◆ QUOTED PASSAGE ◆
================
# Ray Key workshop



## john lucas (Sep 18, 2007)

I just spent a week with RAy Key at the Appalachian Center for craft. What a fun time. I got to turn a lot. He's a great guy and I would urge you to take a workshop from him if you ever get the chance. 40 years as a production turner teaches you a lot. He's also been involved with the upper echelons of turning for all of these years so he has a million stories to tell. 
I'll try to post a few photos of some of the pieces I did late in the week. I turned a shallow bowl, a deeper bowl,2 boxes, a thin walled open bowl, a deep open mouth hollow vessel and a 2 smaller opening hollow vessels. I still have some minor finishing to do and I plan to do some other detail work on the outside of a couple of pieces.


----------



## Mitch Cholewinski (Mar 11, 2007)

John
Good for you John, sounds like you had a bunch of fun. I must confess I never heard of Ray Key but will take your word for it that he knows his stuff. Man, I would really like to just talk to a guy like that. Did you take a vacation week to go there? Anyway congratulations, and I for one will want to see the picture of your turnings there and a short story about each. Mitch:thumbsup::thumbsup::thumbsup:


----------



## john lucas (Sep 18, 2007)

Mitch It was my vacation. I didn't really have the money to go anywhere and no one to go with. I usually just stay home but when I do that I end up working myself to death and spending a ton of money on the house or on just junk. I get a discount on these workshops since I work for the school so I thought I would spend my money that way and then hopefully make it back on some of the product I produce during the week.


----------



## john lucas (Sep 18, 2007)

Here is a photo of the pieces I made during the workshop. The hollow vessels are 1/8" thick except for the tall one. I didn't have the proper measuring tools to check the bottom and chickened out so I left is as it was. Turns out it was 1/2" thick but it still worked out.


----------



## Mitch Cholewinski (Mar 11, 2007)
================
◆ THE DATA ◆
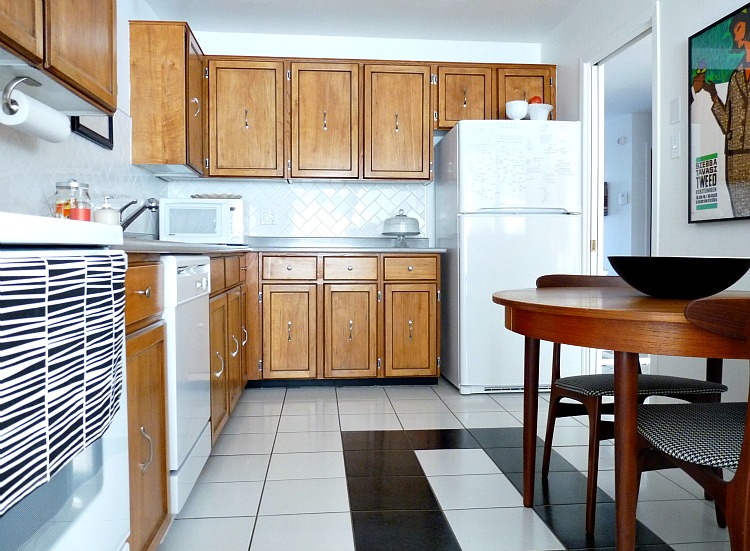
Locate an element on the screen. This screenshot has height=551, width=750. dish washer is located at coordinates tap(192, 300).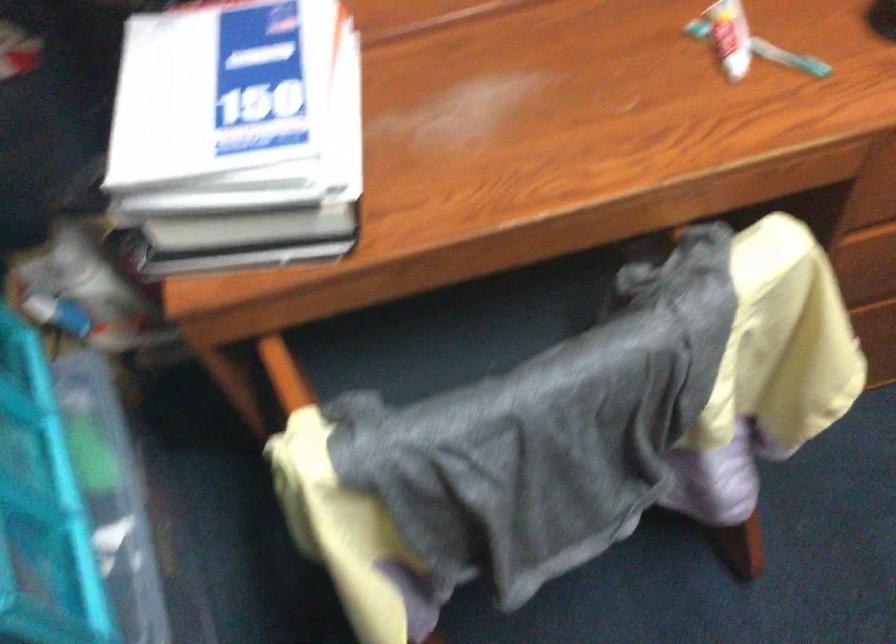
================
◆ REQUIRED WORK ◆
1 – Answer these questions using the Ray Key workshop thread:
(a) Where did john lucas spend the week with Ray Key?
(b) Why does john lucas get a discount on these workshops?
(c) How thick are the hollow vessels, apart from the tall one?
2 – For each statement, say whether the Ray Key workshop thread agrees, and quote the words that decide it.
(a) Mitch had heard of Ray Key before reading john's post.
(b) Ray Key spent 40 years as a production turner.
(c) The bottom of the tall vessel turned out to be 1/2" thick.
3 – Pick up the Ray Key workshop thread again and carry it on from its last line.
The material above was taken from a different source.

◆ ANSWERS PROVIDED ◆
1 –
(a) At the Appalachian Center for craft.
(b) Because he works for the school.
(c) 1/8" thick.

2 –
(a) No: "I must confess I never heard of Ray Key"
(b) Yes: "40 years as a production turner teaches you a lot."
(c) Yes: "Turns out it was 1/2" thick but it still worked out."

3 –
John
Every one of them is a winner in my eyes. Nice work. You don't have anything planned when you go to them workshops do you John? Just turn whatever comes to mind? Your finishes look so smooth and I don't think they get that way from a lot of sanding.What kind of lathe did you turn them on? That's another thing, you were turning on an unfamiliar lathe and tools. I for one am impressed. Mitch:thumbsup::thumbsup:


----------



## john lucas (Sep 18, 2007)

Mitch Fortunately the lathe was the same thing I use. I took each project home and sanded it in the evening because they didn't have dust collection at the school, at least not at the lathes.
The projects were sort of assigned. The first day he demo'd platters, I turned mine into sort of a deep platter/shallow bowl. The second day he demo'd bowls, I made 2 the one with the white interior and small foot that I turned 3/16" thick and the the small darker bowl. On Wednesday he demo'd boxes. I made 2 boxes and the scoop and wine stopper on that day. Thursday was the open vase piece. That one fought me because I really didn't bring the proper tools to hollow that deep or to measure that deep. Friday was the hollow vessel day so I made the southwest vesssel and turned it really thin. 
Mostly on these days I was trying to work on my turning skills. Getting cuts clean enough to only need slight sanding. The wood we used had a tendency to tear out so I got to practice putting wax on the wood and making a few really light final passes to clean up the cuts. It works very well. 
I highly suggest his workshop.


----------



## Mitch Cholewinski (Mar 11, 2007)

John think I would like to go to a class like this John. I wanted to mention one thing after your saying putting wax on the wood and making light cuts works good. Did you ever try applying a lot of paste wax to the turning and sand wood that is easy to tear and dry? Don't know what this wax does but it surely works good, and it doesn't affect the finish. Darrell Feltmate mentioned this on his site and I been doing it occasionally. Once again, nice work John and thanks for posting this. Mitch


----------



## john lucas (Sep 18, 2007)

Mitch I've been using either wax or thinned lacquer to make the final cuts for years. Thinned lacquer works really well if you wait for it to harden but it can clog up sandpaper and isn't compatible with many finishes. I think the wax acts as a lubricant to make the cutting action more efficient. I don't know that for sure.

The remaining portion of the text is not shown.